Thursday, November 15, 2007

Let Me Not Be Ashamed of the Gospel, For It Is the Power of God for Salvation...

On my way back home this morning, as I listened to Ben Harper’s “God Fearing Man,” my focus was held by the feeling of rot deep in my stomach- it was a mixture of coffee on an empty stomach, a slight nausea from lack of sleep, and a sickening sense of guilt flavored ever-so-slightly by a tablespoon of shame.

My heart had been stirred by Nikki Wilcox’s prayer to open First Priority thirty minutes earlier, that we all would live lives of “unashamed faith,” and yet, though I amen’d her words, it took me no more than ten minutes before I again cowered behind the man others wished I was, affirming the lies they held as truth and preserving false unity at truth’s expense… My soul has grown so weary of false representation, and I have resolved and purposed myself over and again to be as genuine and forth-coming as I possibly can, and even still, in a moment of truth, I faltered, preferring to maintain decorum at the expense of the offensive & liberating truth of the gospel of our Lord Jesus Christ.

The speaker this morning began his sermonette by quoting a story by Joel Olsteen, a man whom he highly recommended and a man who’s mere name compels my stomach into turmoil with disgust, bile, and rage. The lesson was on “God’s good versus God’s best,” and it was a series of pleasant stories with Jeremiah 29:11, of course, misappropriated for an Olsteen-esque “God wants to give you the absolute best” conclusion. What the speaker meant, of course, by “God’s best” is exactly what Olsteen means by it- though cleverly disguised, both men really are saying that, as Christians, God desires to give unto us precisely what WE want instead of what He wants for us (Adding to my misery, the speaker also misremembered the stories of Jonah & the big fish as well as Moses’ stuttering problem). And thus, like the Levite in Judges 17 &18, God becomes a means to an end, a way to get what we want.
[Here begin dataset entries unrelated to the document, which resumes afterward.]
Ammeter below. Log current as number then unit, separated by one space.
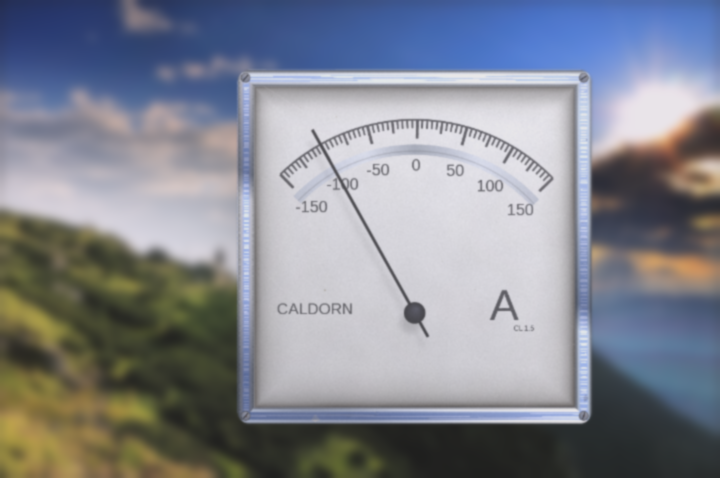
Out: -100 A
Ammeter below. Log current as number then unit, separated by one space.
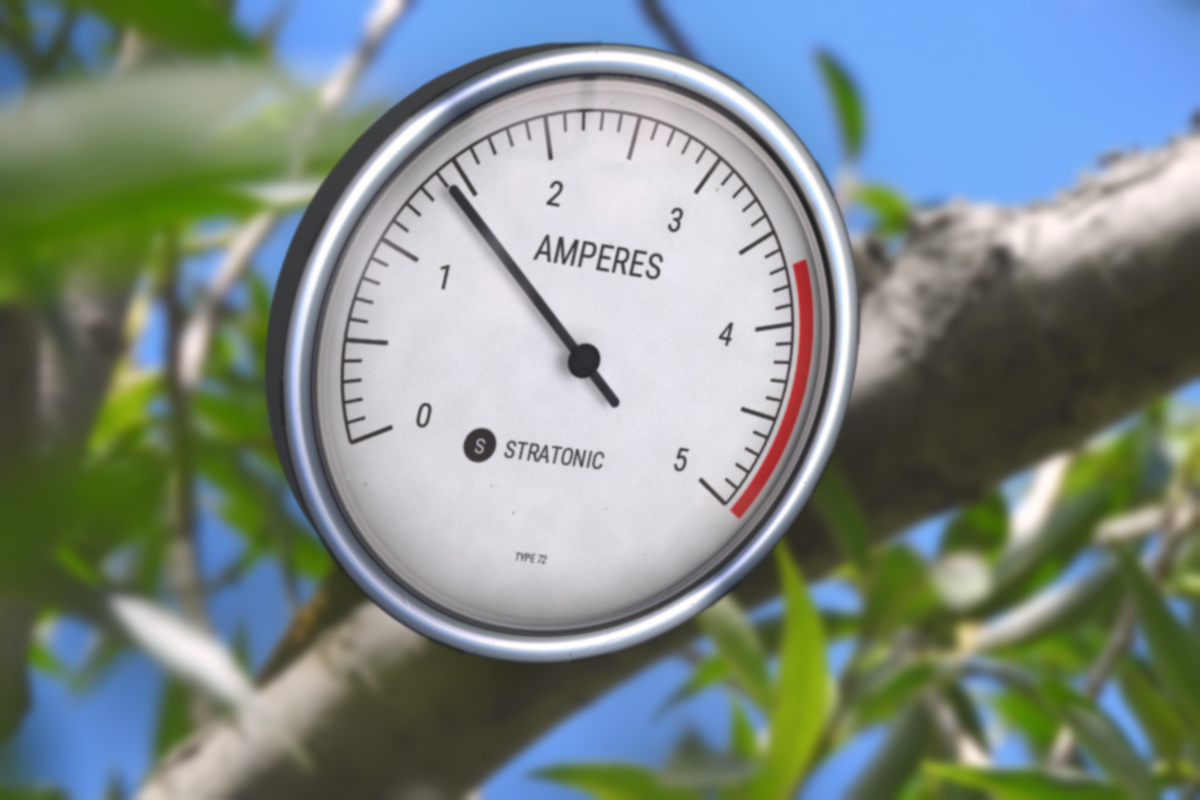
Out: 1.4 A
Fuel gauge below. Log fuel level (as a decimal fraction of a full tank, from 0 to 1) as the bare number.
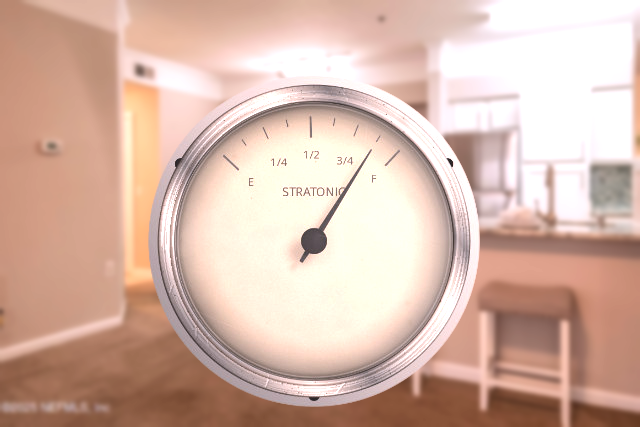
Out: 0.875
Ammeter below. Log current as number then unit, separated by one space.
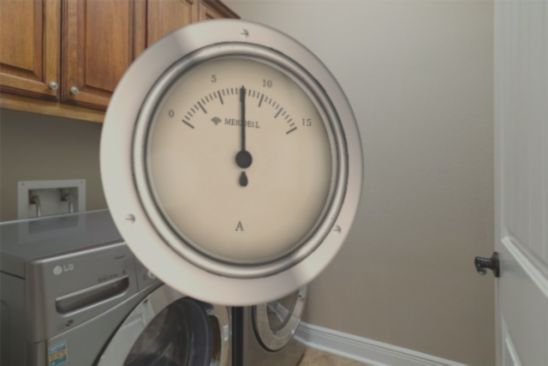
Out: 7.5 A
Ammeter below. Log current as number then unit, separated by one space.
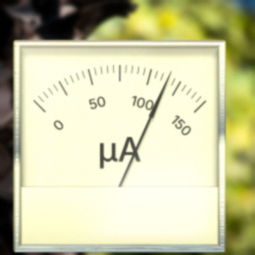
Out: 115 µA
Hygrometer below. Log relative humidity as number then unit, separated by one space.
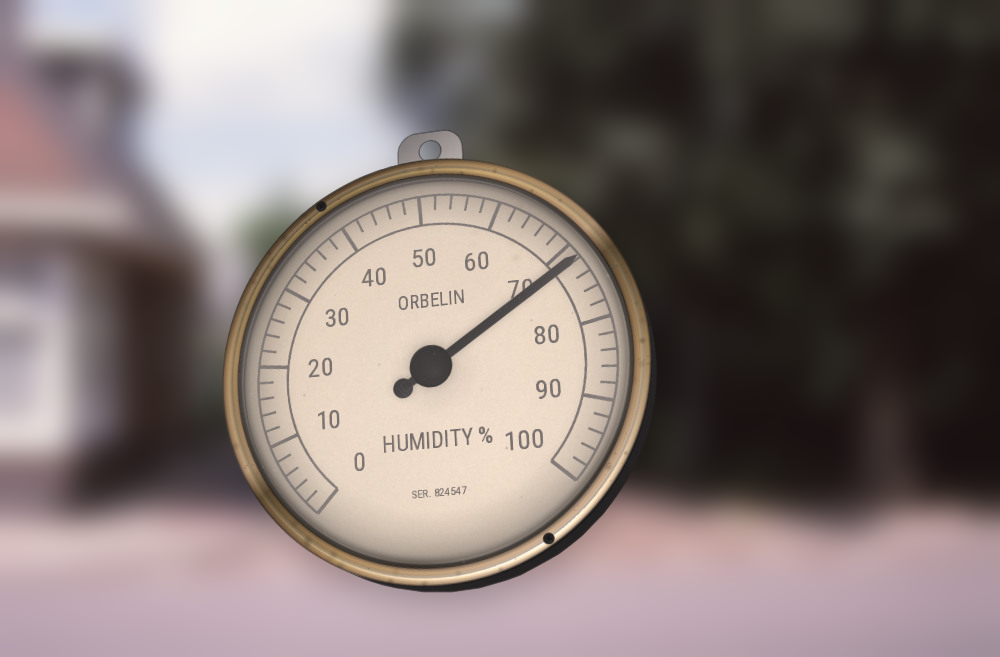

God is made into our own image, fashioned just the way we would like him to be… cute and cuddly, overwhelmingly generous, dismissing justice for the sake of mercy, and spoiling us rotten…

After it was over, the speaker approached me amongst students and told me, “Great job.” I stammered back, “Yeah, you too.” He followed this exchange with his grand plan for the two of us: we should hit the road together, a la Third Day and David Nasser, with him as a speaker and me leading worship. I laughed it off. “All right, all right... Except we’ll be sure infuse some youthful vigor, right?” I shot back. He chuckled, as did the half-dozen students still in the choral room.

Sitting back in my car, with Harper crying, “I am a God-fearing man” into my ears over the clang of his steel guitar, I realized the implications of what I had just done to those six students… I had just given affirmation to this man and, by implication, to his prosperity gospel. And there was no way to right this wrong… The kids were gone… The trite words of this well-meaning man were echoing in their heads while bold truth had been painted o’er for a more “pleasant” scene…

Dear Sweet Merciful Lord, let me be a God-fearing man and refuse to stand by any and all falsehoods declared in Your name, for the sake of Your glory among the nations.